Recent research suggests that a ransomware attack occurs every fourteen seconds. These attacks have the potential to cripple networks and cause significant downtime resulting in loss of earnings as many victims have discovered. This does not take into account earnings lost due to ransom payments or recovery costs associated with an infection. The rise of ransomware is at odds with the preventable nature of ransomware attacks. This may be due to there being no real silver bullet that stops a ransomware attack, rather the attack is prevented by adopting good security habits. Another measure is putting an effective backup policy in place that uses both onsite and offsite backup technologies. A good backup can be the difference between being down for a day or a couple of weeks as some victims have experienced.

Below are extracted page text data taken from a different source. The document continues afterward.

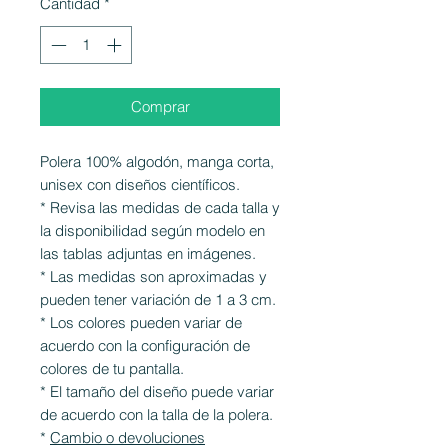
Cantidad
*
Comprar
Polera 100% algodón, manga corta,
unisex con diseños científicos.
* Revisa las medidas de cada talla y
la disponibilidad según modelo en
las tablas adjuntas en imágenes.
* Las medidas son aproximadas y
pueden tener variación de 1 a 3 cm.
* Los colores pueden variar de
acuerdo con la configuración de
colores de tu pantalla.
* El tamaño del diseño puede variar
de acuerdo con la talla de la polera.
*
Cambio o devoluciones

The problem of ransomware is not going away, some believe it is getting worse. Maze’s retirement shows how complex the ransomware ecosystem has become and with the removal of one major player from the game, others are willing to step up to fill the void. Government authorities seem to understand the depth of the problem but are at a loss to stop it. This has resulted in calls to make paying the ransom illegal. It is hoped that this will dry up the profit generated by ransomware gangs and hopefully solve the problem. For some this feels like victims are being punished but as many ransomware incidents have been deemed to be preventable a counter argument exists to this view. The only certainty of the situation is that we will see new victims weekly for some time to come.